4. Adjusting your irrigation system twice a year. Landscape watering needs to increase incrementally in the spring and begin to decrease in July during the monsoon season’s higher humidity and rain. Adjusting your watering times gradually, preferably monthly, will save water and save you up to 30 percent on your water bill. That’s why some cities will help you pay for a new smart irrigation controller that adjusts watering cycles based on weather and the amount of moisture in the soil.
5. Failing to regularly check your irrigation system. It’s hot out there and it’s easy to leave the watering chores to your irrigation controller.
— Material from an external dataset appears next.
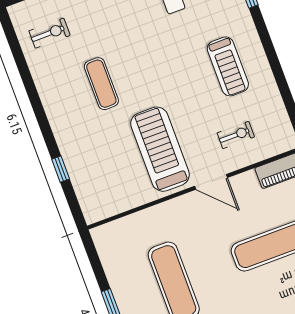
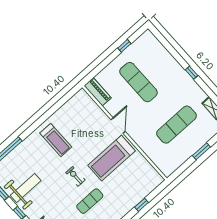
treadmill: (228, 66) -> (56, 140), turned 90
exercise bike: (236, 135) -> (75, 176), moved

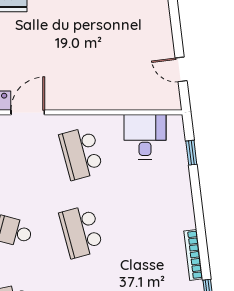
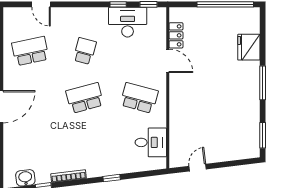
school desk: (81, 153) -> (139, 98), turned 30
window: (191, 153) -> (112, 178), moved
Homeowners and businesses often set irrigations systems to run during the night. It’s a good idea to water when temperatures decrease after sunset, but there’s no one around to spot a broken emitter or water bubbling up from the ground due to a broken line. A broken sprinkler head can waste up to 7 gallons of drinking water – per minute. A leak also means that somewhere in your landscape some grass, plants or trees are not getting enough water to survive. Take a walk periodically to see if there are signs of any leaks. Watch your water bill for spikes in use. These spikes could indicate a leak. It’s worth your while to turn on your irrigation system monthly and walk your property to look for leaks. Ask your landscaper to manually turn on your irrigation system and alert you to any leaks. AMWUA’s Smart Home Water Guide is an easy step-by-step guide that can help you find and fix leaks. Many cities also offer free irrigation classes to help you.
Here’s a bonus tip: The summer sun rises a little farther north from where it rises during winter months. Plants that likely live in shade in the winter may have to stand up to a tough few hours of afternoon sun in the summer. Bring your potted plants into the shadier areas of your yard or porch. Planting a few hardy, fast growing trees, such as Palo Verdes, or installing some yard art, such as a shade sail, can provide relief for those plants hardest hit by summer sun. If you are just designing or redesigning your landscape, keep in mind the seasonal adjustment of sunshine. It can guide you to choose the right trees, shrubs, plants and groundcover for each section of your yard. AMWUA’s landscape pages help you select, install and succeed at getting the maximum beauty out of your landscape with minimum care – and just the right amount of water.